Les chauffeurs affiliés à Uber sont-ils indépendants ou salariés ?
L’entreprise américaine défend chèrement la première option, sur laquelle se fonde sa structure de coûts… et son modèle économique.
Elle est allée jusqu’à débloquer 100 millions de dollars pour mettre un terme à un recours collectif lancé à son encontre aux États-Unis sur cette problématique de régime d’activité.
En France, le droit du travail interdit la constitution de telles class actions. Mais dans l’ombre, les autorités mènent le combat.
L’Acoss (Agence centrale des organismes de sécurité sociale) a pris le dossier en main. Elle a lancé deux procédures : l’une devant le Tribunal des affaires de sécurité sociale (Tass) ; l’autre au pénal, auprès du procureur de la République de Paris, sur le fondement d’un « détournement de statut ».
Ces poursuites découlent d’un contentieux avec l’Urssaf d’Île-de-France.
L’organisme chargé de collecter les cotisations de sécurité sociale a requalifié tous les chauffeurs Uber en salariés et réclamé à l’entreprise les sommes correspondantes par le biais d’un redressement de « quelques millions d’euros ».
Uber n’ayant pas donné suite à cette demande, le Tass a été sollicité au même titre que le parquet de Paris, qui peut ouvrir une enquête préliminaire pour « travail dissimulé ».
Du côté d’Uber, on maintient que les chauffeurs sont des indépendants qui « choisissent d’être leur propre patron ».
Pour l’Acoss, c’est plus subtil : que ce soit de par le recrutement, la formation, le plafonnement des commissions ou les conditions associées aux courses, il existe un « lien de subordination » qui nécessite une affiliation au régime des salariés en matière de sécurité sociale.
Comme le souligne le média d’investigation « Le Lanceur », l’Acoss est sur le dossier depuis quelque temps. Elle s’est d’abord intéressée au travail dissimulé « basique » (non déclaré), avant de vérifier que le statut des chauffeurs sur les plates-formes « [correspondait] bien aux conditions réelles d’activité ».
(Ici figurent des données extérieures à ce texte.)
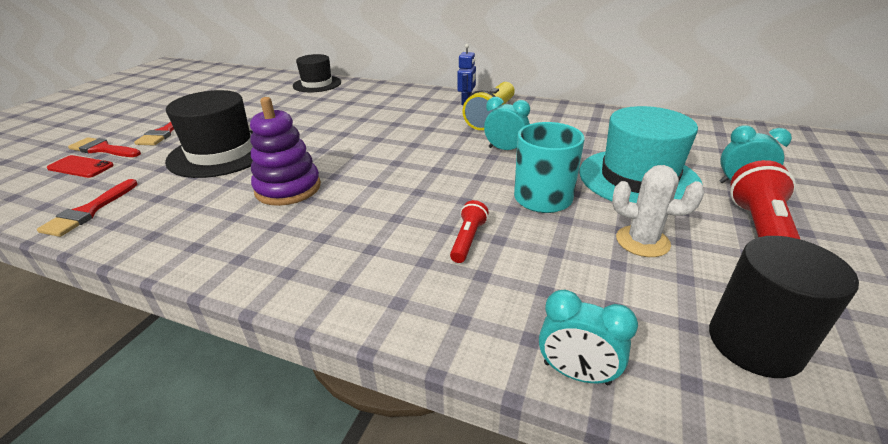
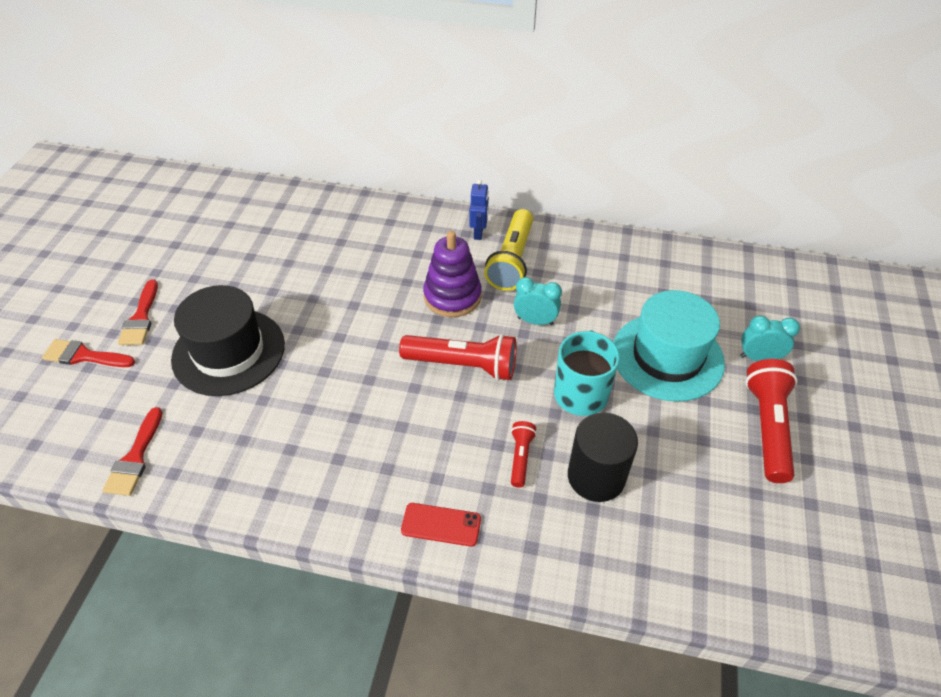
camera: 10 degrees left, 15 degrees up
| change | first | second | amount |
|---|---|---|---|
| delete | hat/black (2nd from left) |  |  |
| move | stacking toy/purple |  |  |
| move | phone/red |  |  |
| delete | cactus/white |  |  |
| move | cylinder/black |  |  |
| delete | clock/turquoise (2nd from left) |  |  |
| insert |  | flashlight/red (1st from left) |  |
L’établissement public s’est préparé pour une bataille au long cours : si l’affaire remonte jusqu’en Cour de cassation, elle pourrait ne pas aboutir avant cinq ou six ans. Mais son issue pourrait faire jurisprudence et remettre en cause le modèle de fonctionnement d’Uber.
Avocat au barreau de Paris, Me. Thierry Vallat rappelle que le fait d’employer une personne en qualité d’autoentrepreneur dans les conditions du salariat « constitue une pratique largement répandue ».
Celle-ci a toutefois fait l’objet d’un arrêt du 11 novembre 2014 dans lequel le Conseil d’État a clairement évoqué du « travail dissimulé » pouvant justifier la fermeture d’une entreprise.
L’Urssaf peut aussi s’appuyer sur une décision de la Cour de cassation datée du 6 mai 2015 et selon laquelle le statut d’autoentrepreneur est fictif si l’employé travaille dans le respect d’un planning quotidien ou s’il lui est assigné un objectif de chiffre d’affaires.
Le modèle même d’Uber a déjà fait l’objet de nombreuses plaintes, notamment de la part des sociétés de taxis, qui avaient officiellement interpellé Manuel Valls « pour comprendre pourquoi le Gouvernement, les services de l’Acoss-Urssaf ou fiscaux ne sanctionnent pas de façon plus radicales [sic] les travailleurs clandestins pourtant interdits [sic] depuis la loi du 11 octobre 1940 ».